### [WORK REQUIRED]
Could you reproduce, word for word, the part of the listing that opens with the line containing "What is the" and closes with the line containing "What Y value", with the pictures left out?

### [INFORMATION]
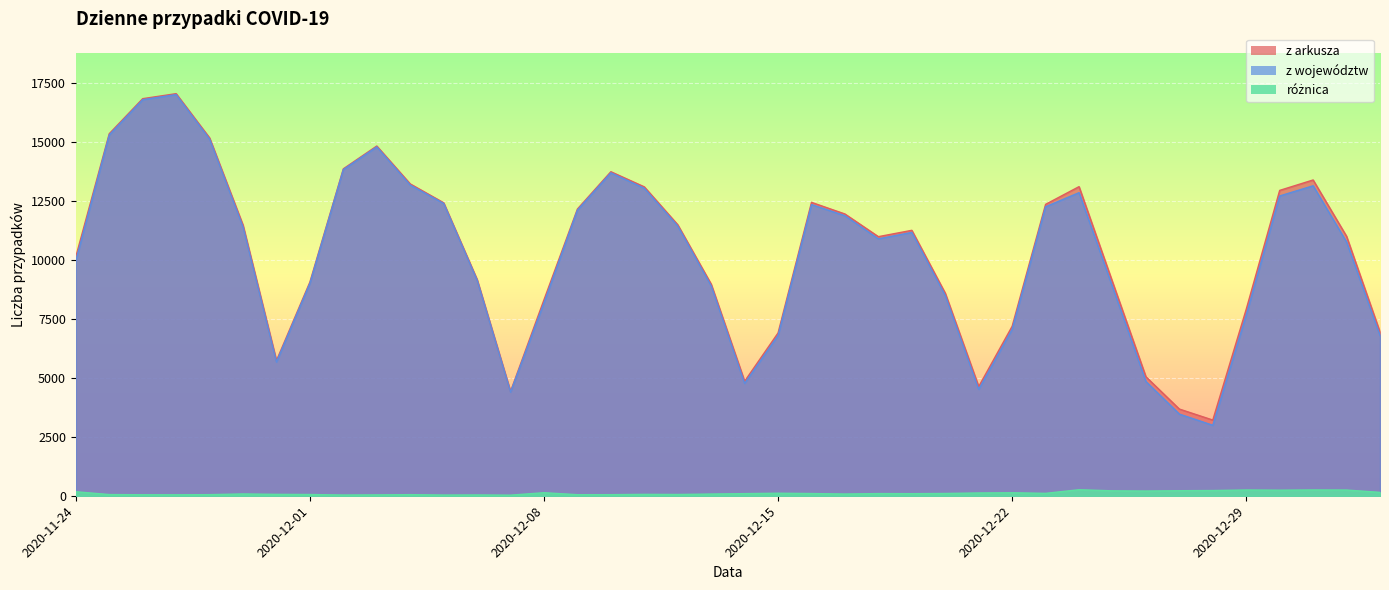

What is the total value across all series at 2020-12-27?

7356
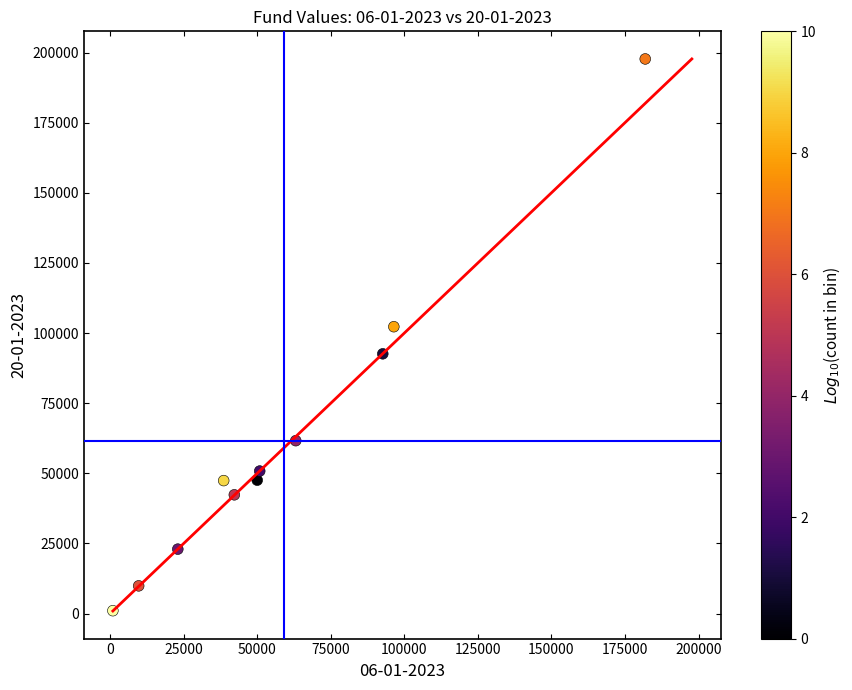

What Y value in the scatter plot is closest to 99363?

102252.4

--

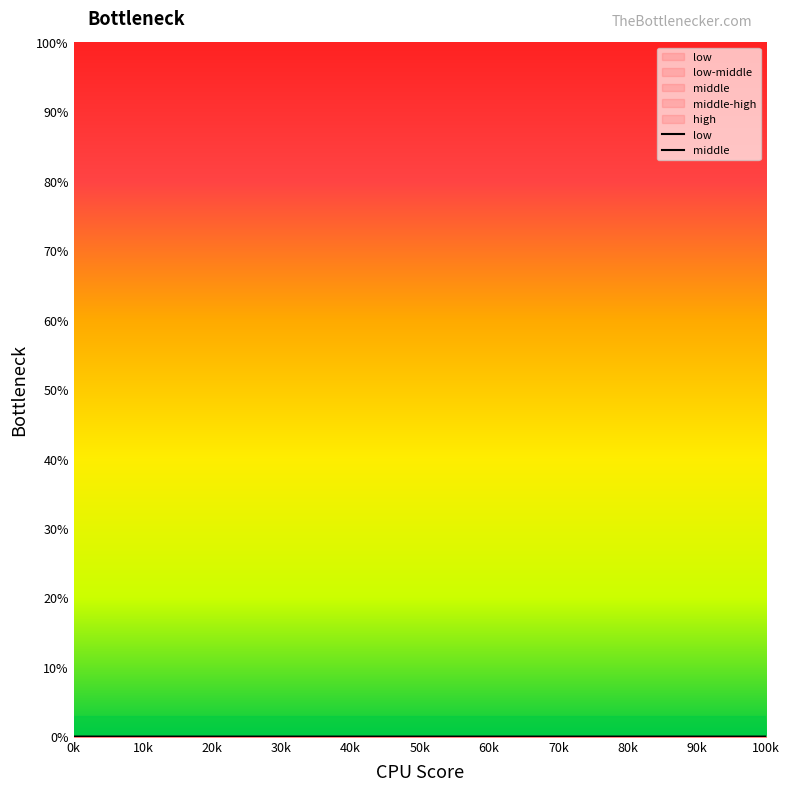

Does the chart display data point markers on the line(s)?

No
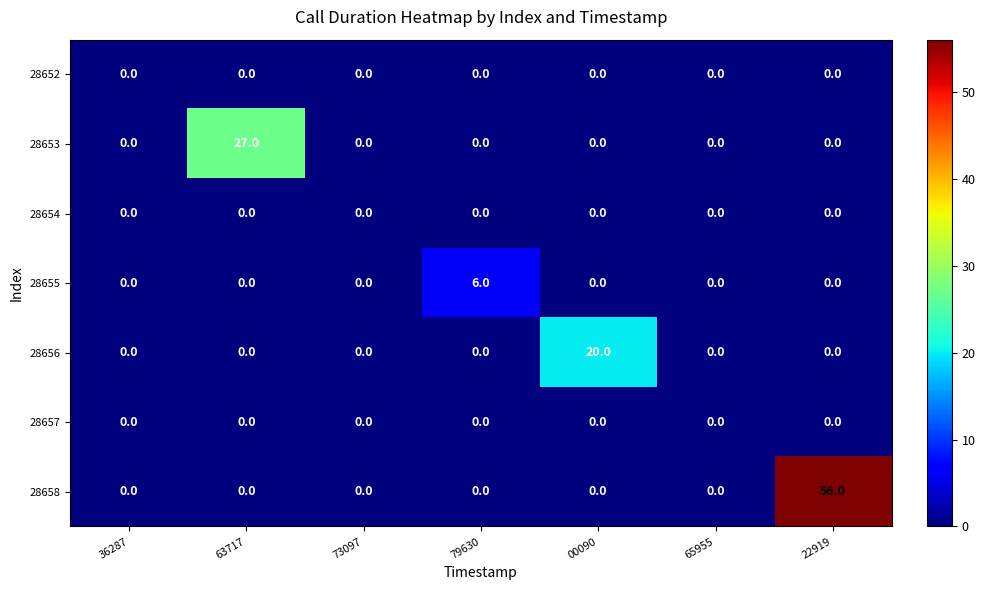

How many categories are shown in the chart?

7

### [ANSWER TO THIS EXERCISE]
What is the total value across all series at 2020-12-27?

7356

What Y value in the scatter plot is closest to 99363?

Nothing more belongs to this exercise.